Martijn Huysmans, Assistant Professor at the UU School of Economics, a member of the Utrecht Young Academy who's also active in the Recognition & Rewards work group, is one of the people who signed the reaction letter. In his view, the assessment based on renowned journals and citations is "pretend objectivity".

“A perverse system was developed to score in this world. Prestigious referents and editors at these magazines encourage citations to strengthen each other’s reputations, making it a self-fulfilling prophecy”, he states. Huysmans thinks young researchers like himself can’t benefit from this method. “Institutions that have a lot of money to generate data, for instance, score more easily. That doesn’t say much about the quality of the individual scientist.”

That's why he’s much more enthusiastic about assessing scientists in a way that takes the context of their research into account. “Perhaps it takes the referents more time to compare researchers, but it’s a much better method than just looking at citations or publications.”

The chairpeople of VSNU's Recognition & Rewards work group also penned a response (in English) to the professors’ letter. Rianne Letschert, President of Maastricht University, and Jeroen Geurts, President of ZonMw, state that UU's initiative reflects a global trend, so it is not likely to therefore affect Dutch science disproportionately. They acknowledge that a culture shift takes time, but then again it's positive to innovate in science. Looking beyond publications, they say, benefits research diversity, making for a greater emphasis on social impact. Lastly, they do not think that open science is a political argument, but rather a way to make science more transparent.

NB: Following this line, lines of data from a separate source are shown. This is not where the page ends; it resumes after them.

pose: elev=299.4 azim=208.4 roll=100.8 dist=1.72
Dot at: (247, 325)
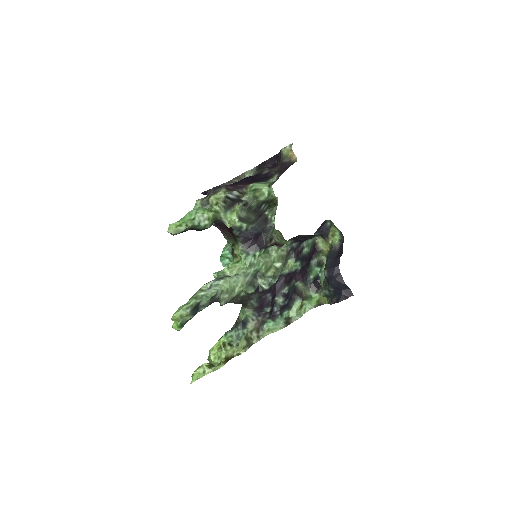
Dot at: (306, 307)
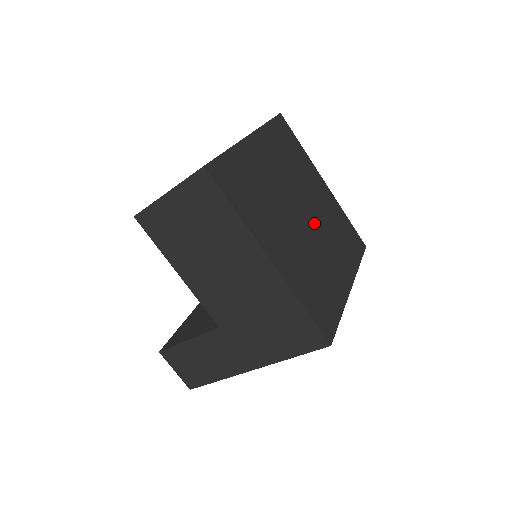
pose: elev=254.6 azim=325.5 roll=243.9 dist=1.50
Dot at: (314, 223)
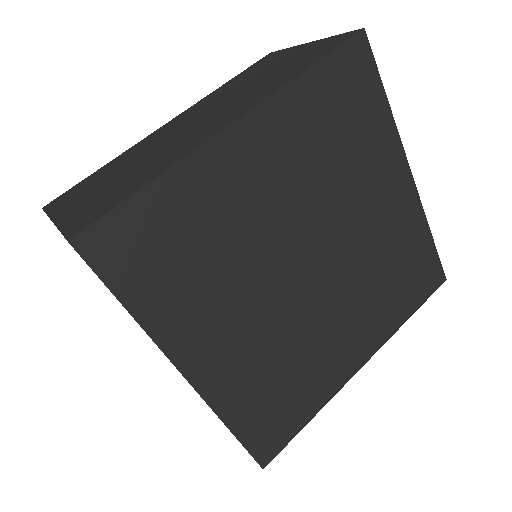
Dot at: (333, 273)
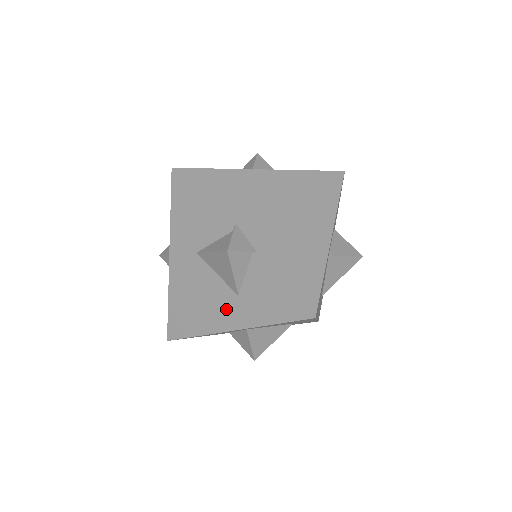
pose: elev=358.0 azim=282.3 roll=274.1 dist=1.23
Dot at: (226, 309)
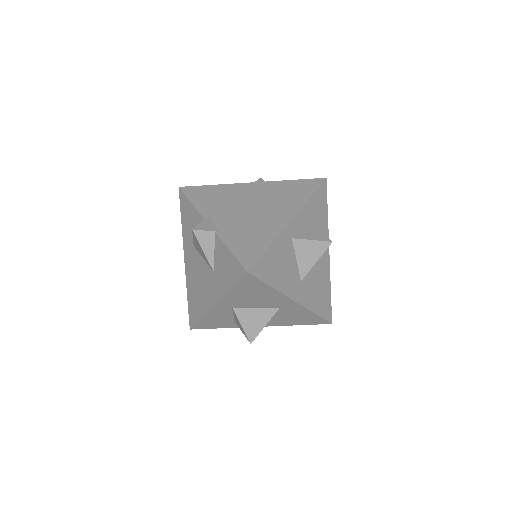
Dot at: (210, 286)
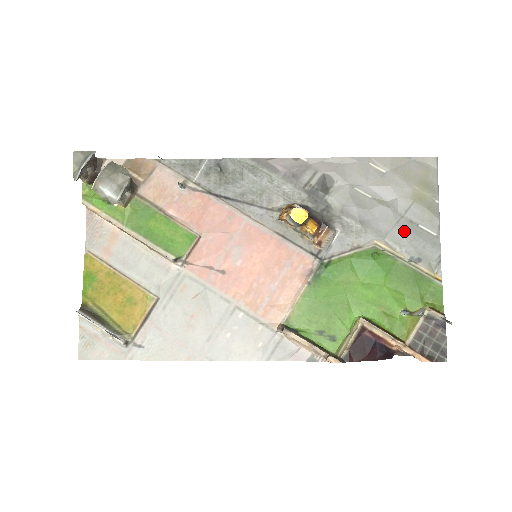
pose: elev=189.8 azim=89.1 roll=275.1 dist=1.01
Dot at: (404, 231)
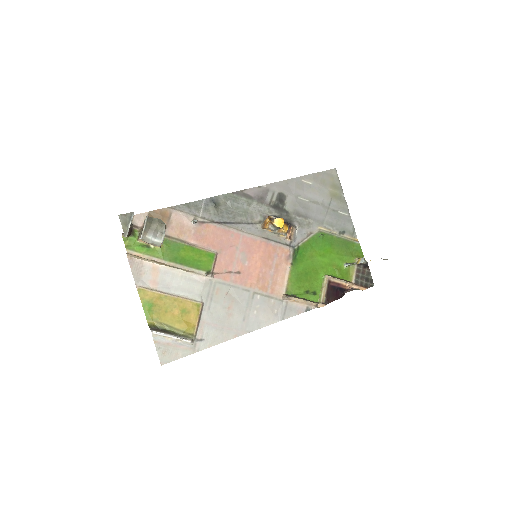
Dot at: (332, 217)
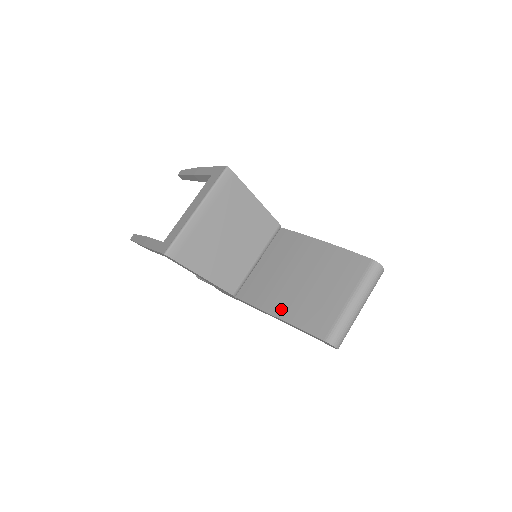
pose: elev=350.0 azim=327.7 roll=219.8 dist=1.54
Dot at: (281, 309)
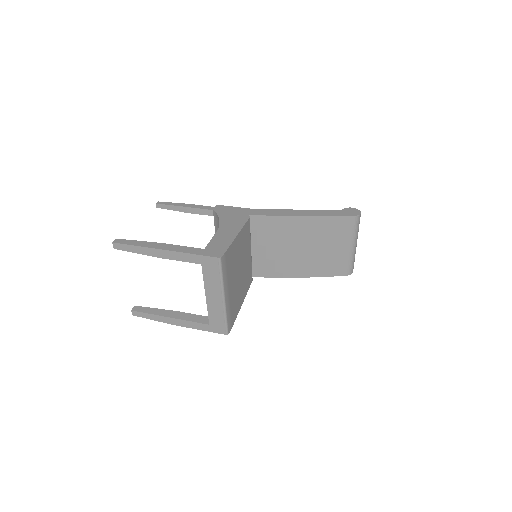
Dot at: (301, 272)
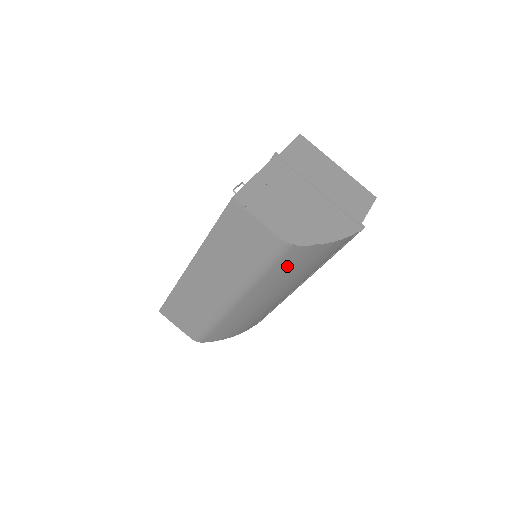
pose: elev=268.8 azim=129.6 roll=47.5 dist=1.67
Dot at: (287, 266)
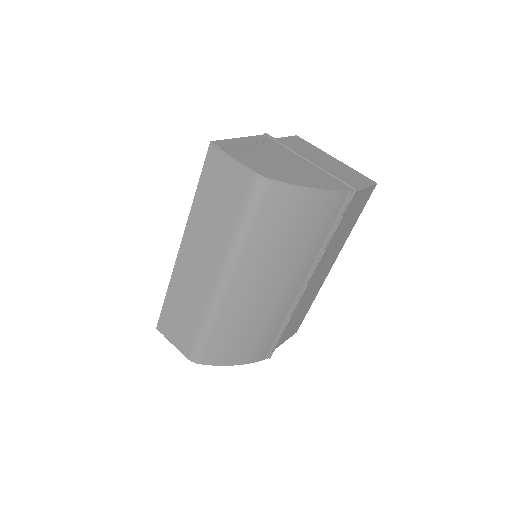
Dot at: (271, 221)
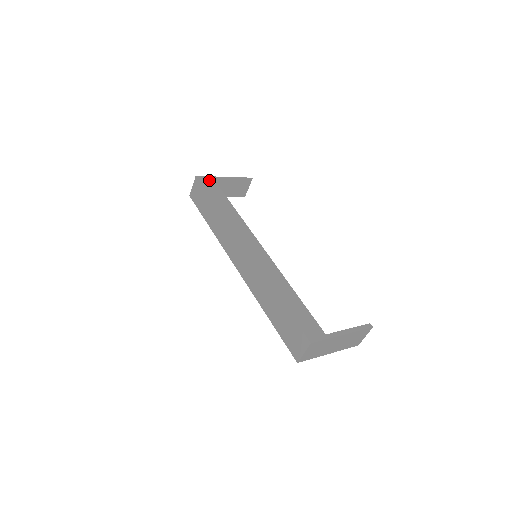
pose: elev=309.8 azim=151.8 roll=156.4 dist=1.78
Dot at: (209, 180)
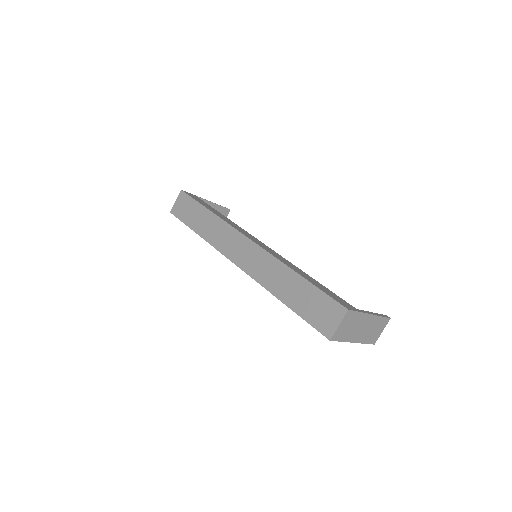
Dot at: (194, 196)
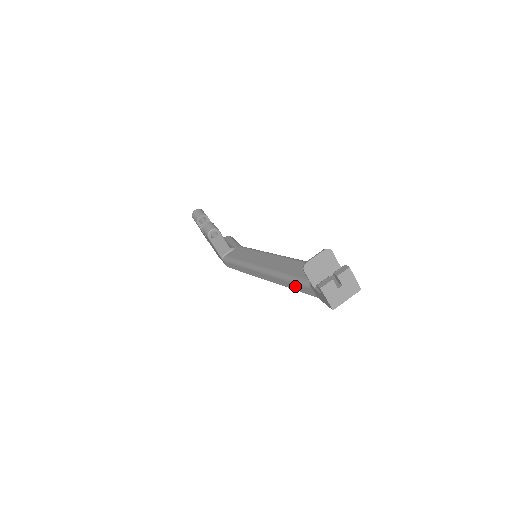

UU president Anton Pijpers agrees. “We must acknowledge that publishing in well-known magazines isn’t the only thing that counts. We put emphasis on scientists who are also good leaders, have an eye for the social impact of their research, and focus on collaboration. We, members of the Executive Board, used to receive letters requesting us to appoint a professor, in which the first sentence – right after the name – would mention the h-index in parentheses (someone’s publication & citation score, ed.). As though that would be reason enough to appoint someone. We’re not doing that anymore. Instead, we now work with a Triple model that looks at multiple aspects, like teamwork, leadership, and research qualities.”